Modeling and Control of Magnetorheological Dampers
for Seismic Response Reduction
S.J. Dyke,1 B.F. Spencer Jr.,2 M.K. Sain3 and J.D. Carlson4
1Dept. of Civil Engrg., Washington University, St. Louis, MO 63130
2Dept. of Civil Engrg. and Geo. Sci., Univ. of Notre Dame, Notre Dame, IN 46556
3Dept. of Electrical Engrg., Univ. of Notre Dame, Notre Dame, IN 46556
4Mechanical Products Division, Lord Corporation, Cary, NC 27511
Abstract
Control of civil engineering structures for earthquake hazard mitigation represents a relatively
new area of research that is growing rapidly. Control systems for these structures have unique
requirements and constraints. For example, during a severe seismic event, the external power to a
structure may be severed, rendering control schemes relying on large external power supplies ineffective.

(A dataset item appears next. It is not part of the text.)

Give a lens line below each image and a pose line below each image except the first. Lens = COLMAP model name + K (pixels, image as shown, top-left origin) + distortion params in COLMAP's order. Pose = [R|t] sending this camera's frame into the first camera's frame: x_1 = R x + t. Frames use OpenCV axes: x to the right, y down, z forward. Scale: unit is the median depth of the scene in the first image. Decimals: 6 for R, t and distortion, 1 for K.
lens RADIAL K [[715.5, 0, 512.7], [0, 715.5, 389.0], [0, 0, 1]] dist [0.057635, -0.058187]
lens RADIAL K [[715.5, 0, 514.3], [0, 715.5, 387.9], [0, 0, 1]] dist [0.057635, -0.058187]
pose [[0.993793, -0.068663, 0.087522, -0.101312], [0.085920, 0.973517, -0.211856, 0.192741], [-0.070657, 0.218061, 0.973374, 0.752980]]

Magnetorheological (MR) dampers are a new class of devices that mesh well with the
requirements and constraints of seismic applications, including having very low power requirements.
This paper proposes a clipped-optimal control strategy based on acceleration feedback for
controlling MR dampers to reduce structural responses due to seismic loads. A numerical example,
employing a newly developed model that accurately portrays the salient characteristics of the
MR dampers, is presented to illustrate the effectiveness of the approach.